Macroeconomics - Gross Domestic Product (GDP)

Two different approaches are used to calculate GDP. In theory, the amount spent for goods and services should be equal to the income paid to produce the goods and services, and other costs associated with those goods and services. Calculating GDP by adding up expenditures is called the expenditure approach, and computing GDP by examining income for resources (sometimes referred to as gross domestic income, or GDI, is known as the resource cost/income approach.

Expenditure Approach
The expenditure approach utilizes four main components:

Consumption (C) - These are personal consumption expenditures. They are typically broken down into the following categories: durable goods, non-durable goods, and services.

Investment (I) - This is gross private investment; it is generally broken down into fixed investment and changes in business inventories.

Government (G) - This category includes government spending on items that are "consumed" in the current period, such as office supplies and gasoline; and also capital goods, such as highways, missiles, and dams. Note that transfer payments are not included in GDP, as they are not part of current production.

Net Exports - This is calculated by subtracting a nations imports (M)from exports (X). Imports are goods and services produced outside the country and consumed within, and exports are goods and services produced domestically and sold to foreigners. Note that this number may be negative, which has occurred in the U.S. for the last several years. Net exports for the U.S. were minus $606 billion during calendar year 2004 (as per Bureau of Economic Analysis, U.S. Department of Commerce June 29, 2005 press release).

Formula 4.1

GDP = C + I + G + (X - M)

Resource Cost/Income Approach
To calculate Gross Domestic Income (GDI), first consider how revenues received for products and services are used:

1. Pay for the labor used (wages + income of self-employed proprietors)
2. Pay for the use of fixed resources, such as land and buildings (rent);

3. Pay a return to capital employed (interest);

4.Pay for the replenishment of raw material used.

Remaining revenues go to business owners as a residual cash flow, which is used to replenish capital (depreciation), or it becomes a business profit. So with the resource cost/income approach, GDP (or GDI) is calculated as wages, rent, interest and cash flow paid to business owners or organizers of production.

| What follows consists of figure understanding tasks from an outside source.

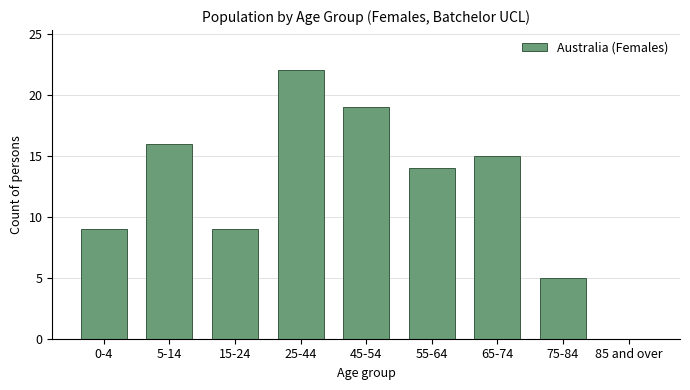

Reading left to right, extract all data points from this chart.

0-4=9	5-14=16	15-24=9	25-44=22	45-54=19	55-64=14	65-74=15	75-84=5	85 and over=0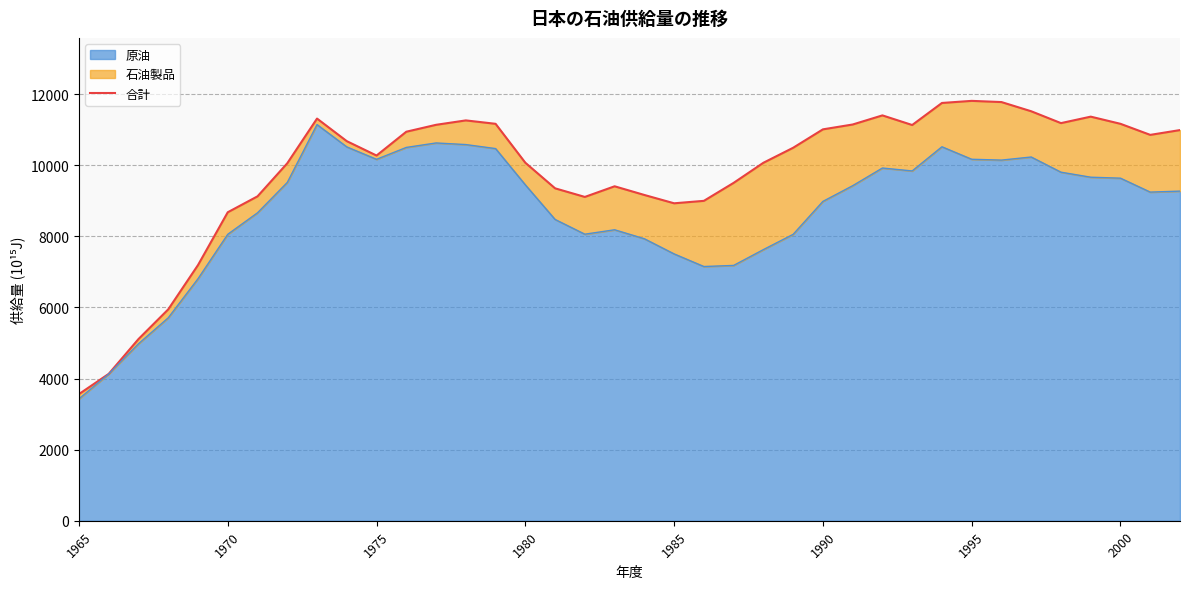

Does the chart have visible grid lines?

Yes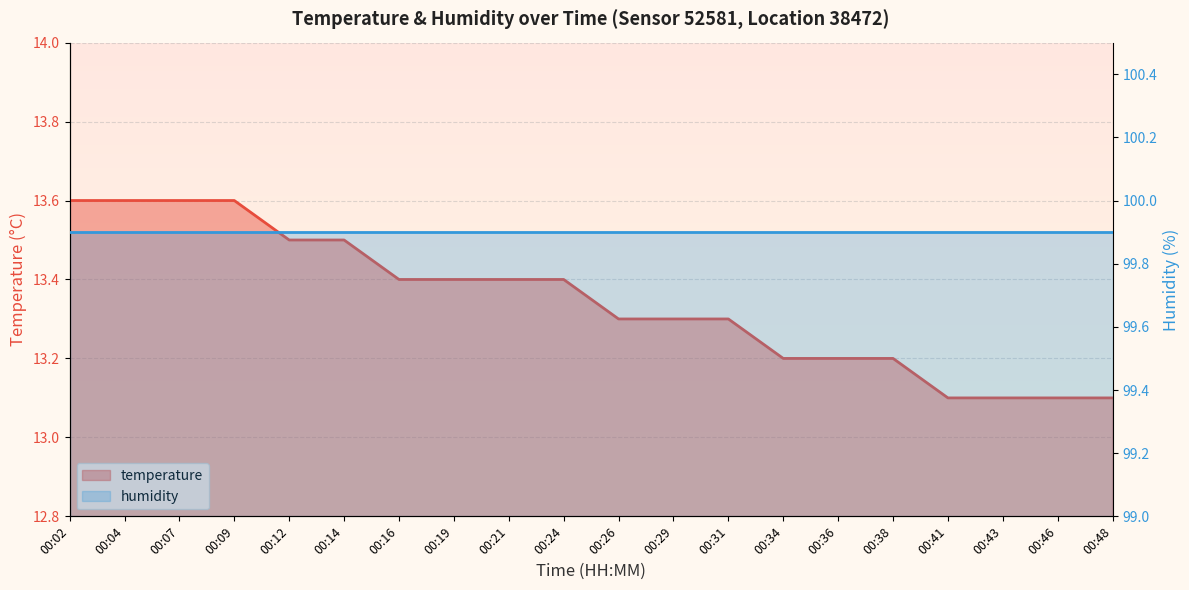

What is the difference between the second highest and minimum values?

0.5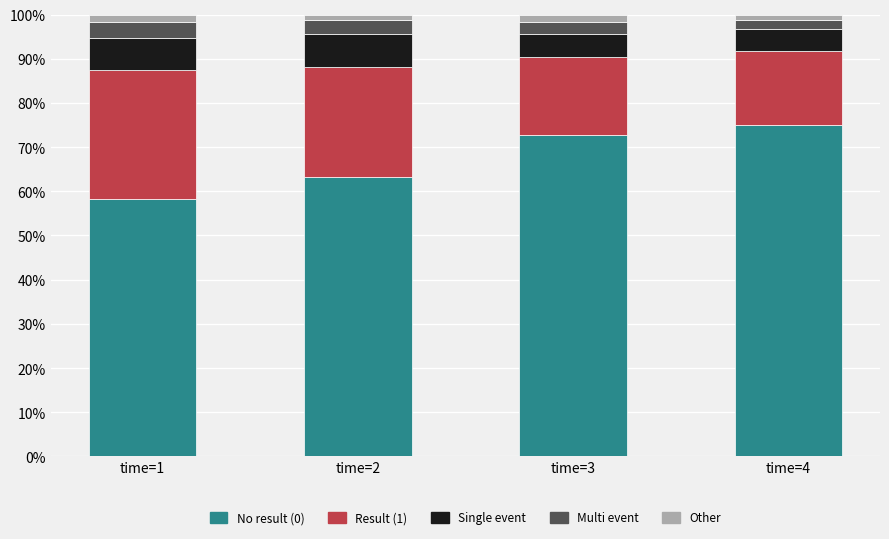

Reading left to right, transcribe the values for No result (0).

58.3	63.2	72.7	75.0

So GDP by resource cost/income approach = wages + self-employment income + Rent + Interest + profits + indirect business taxes + depreciation + net income of foreigners.

Formula 4.2
GDI = wages + self-employment income + Rent + Interest + profits
+ indirect business taxes + depreciation + net income of foreigners

The above formula is probably hard to memorize, so at least try to remember this relationship - GDI = wages + rent + interest + business cash flow

Total GDP figures should be the same by either method of calculation. But in real life, things don't always work out this way. Official figures usually have a category called "statistical discrepancy", which is needed to balance out the two approaches.